A:Students loans are quite easy to get via the federal loan program. However, they might not be as easy when trying to get a private loan. For federal loans, all students have to do is fill out the FAFSA and submit the completed form to their respective institute and get the loan.
Student loan options for parents with bad credit
Parents with bad credit have fewer options for parent loans. You’ll likely need a guarantor or a co-signer to qualify.
Federal PLUS loans require parent borrowers to not have adverse credit history — a negative mark on your credit history such as charged-off payments, default or bankruptcy.
If you PLUS loan application is denied you can try to get an endorser (similar to a co-signer) who can qualify for a parent PLUS loan.
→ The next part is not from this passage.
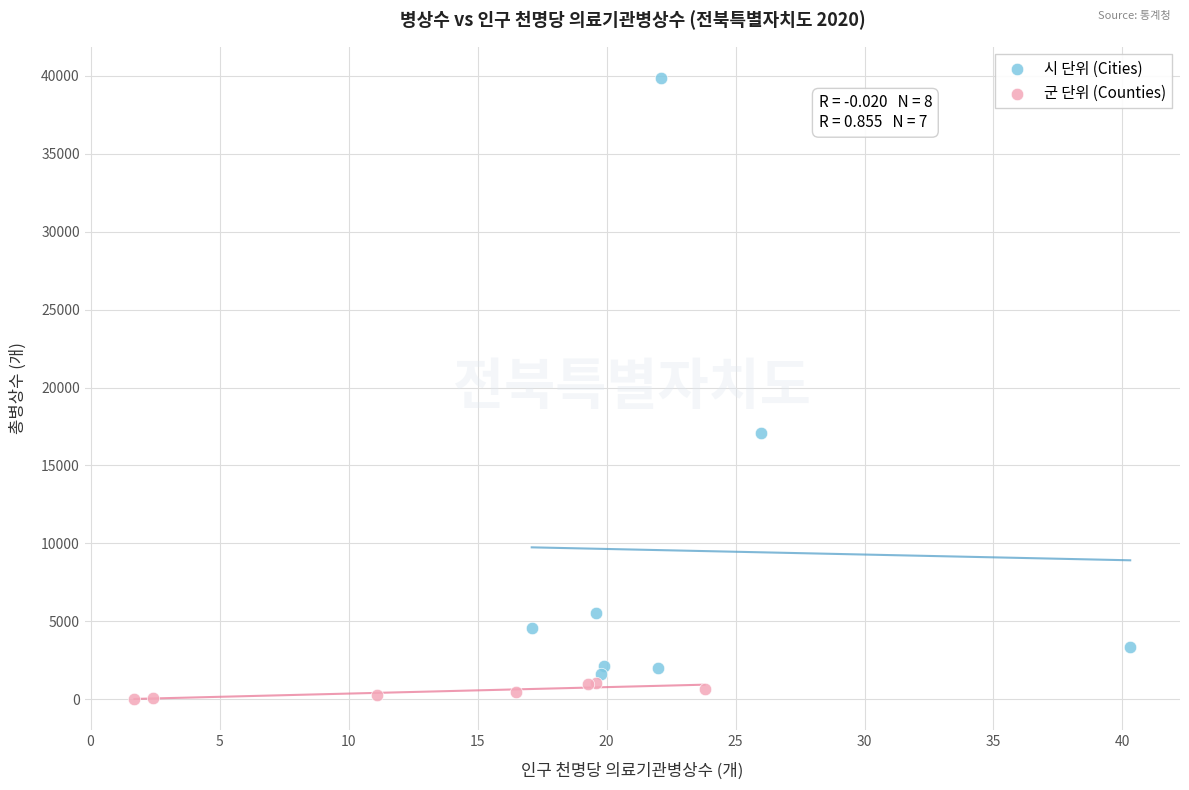

Which series contains the highest Y value?

시 단위 (Cities)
Or you can appeal the decision with the Department of Education by providing documentation of extenuating circumstances.
Your next best option is to look for private student loans for parents that allow you to have a co-signer.
How do private student loans and federal student loans differ?
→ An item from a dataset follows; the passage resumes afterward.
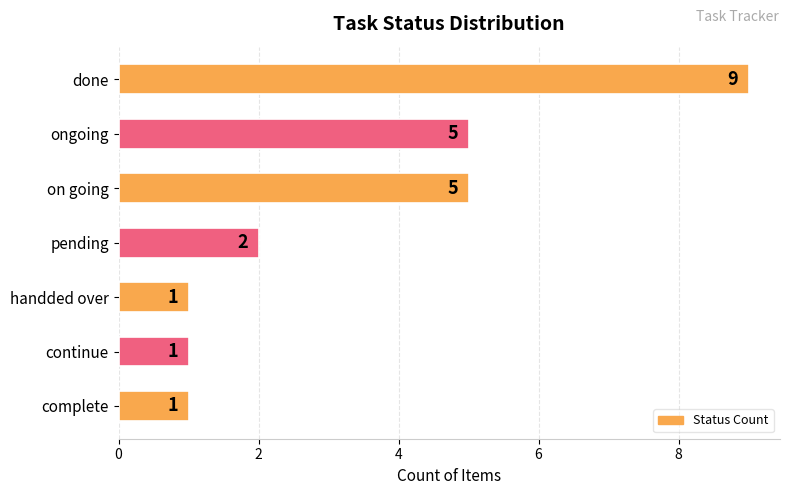

Reading top to bottom, list all the values displayed in this chart.

done=9	ongoing=5	on going=5	pending=2	handded over=1	continue=1	complete=1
You apply for a federal student loan by submitting a FAFSA. Taking on a federal loan means you’re borrowing from the government. You apply for a private student loan through a bank, credit union or online lender.
Federal student loans also have flat interest rates set by Congress, while the interest rate on a private student loan depends on your or your co-signer’s credit. Federal loans charge origination fees; private loans typically do not.
Federal student loans offer borrowers protections and alternative repayment options that private loans usually don’t, such as income-based repayment and forgiveness programs. The current interest-free loan forbearance does not include private student loans; any future forgiveness offer is unlikely to include them.